Data »
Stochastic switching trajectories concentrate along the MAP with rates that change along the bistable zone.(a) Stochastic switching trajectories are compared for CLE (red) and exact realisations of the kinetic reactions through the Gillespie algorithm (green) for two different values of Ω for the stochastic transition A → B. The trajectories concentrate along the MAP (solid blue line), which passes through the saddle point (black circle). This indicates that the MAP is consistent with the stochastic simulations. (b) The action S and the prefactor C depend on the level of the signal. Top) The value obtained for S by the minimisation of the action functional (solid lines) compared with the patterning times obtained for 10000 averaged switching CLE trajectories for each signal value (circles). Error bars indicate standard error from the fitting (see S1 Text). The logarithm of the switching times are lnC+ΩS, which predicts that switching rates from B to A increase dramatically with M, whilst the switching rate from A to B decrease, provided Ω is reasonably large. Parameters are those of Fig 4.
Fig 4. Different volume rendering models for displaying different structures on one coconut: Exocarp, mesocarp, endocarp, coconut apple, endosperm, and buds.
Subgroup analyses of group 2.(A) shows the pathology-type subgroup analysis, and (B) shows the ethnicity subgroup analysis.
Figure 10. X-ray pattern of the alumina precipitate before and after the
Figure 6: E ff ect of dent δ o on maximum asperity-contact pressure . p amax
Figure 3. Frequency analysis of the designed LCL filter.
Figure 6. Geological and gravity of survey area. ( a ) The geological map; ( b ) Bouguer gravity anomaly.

---

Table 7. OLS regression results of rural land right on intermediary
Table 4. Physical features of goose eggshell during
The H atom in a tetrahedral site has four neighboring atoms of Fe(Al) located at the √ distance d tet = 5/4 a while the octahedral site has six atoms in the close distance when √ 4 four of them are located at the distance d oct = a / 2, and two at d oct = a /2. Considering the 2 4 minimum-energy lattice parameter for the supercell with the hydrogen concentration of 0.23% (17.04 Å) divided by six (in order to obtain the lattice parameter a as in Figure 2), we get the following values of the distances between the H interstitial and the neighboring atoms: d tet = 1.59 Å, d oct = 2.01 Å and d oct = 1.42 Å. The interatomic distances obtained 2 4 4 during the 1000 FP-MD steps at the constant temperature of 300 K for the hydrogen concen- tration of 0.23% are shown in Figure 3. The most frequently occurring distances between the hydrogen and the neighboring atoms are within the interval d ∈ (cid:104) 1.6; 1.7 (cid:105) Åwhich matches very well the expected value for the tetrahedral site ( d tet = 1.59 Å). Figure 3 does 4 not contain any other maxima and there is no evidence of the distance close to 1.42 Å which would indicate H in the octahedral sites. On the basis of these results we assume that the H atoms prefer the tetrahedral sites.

Work to be completed »
Going down the listing above, begin printing at the line with "Figure 6: E" and finish with the line with "Figure 6. Geological", exactly as they appear.

Task result »
Figure 6: E ff ect of dent δ o on maximum asperity-contact pressure . p amax
Figure 3. Frequency analysis of the designed LCL filter.
Figure 6. Geological and gravity of survey area. ( a ) The geological map; ( b ) Bouguer gravity anomaly.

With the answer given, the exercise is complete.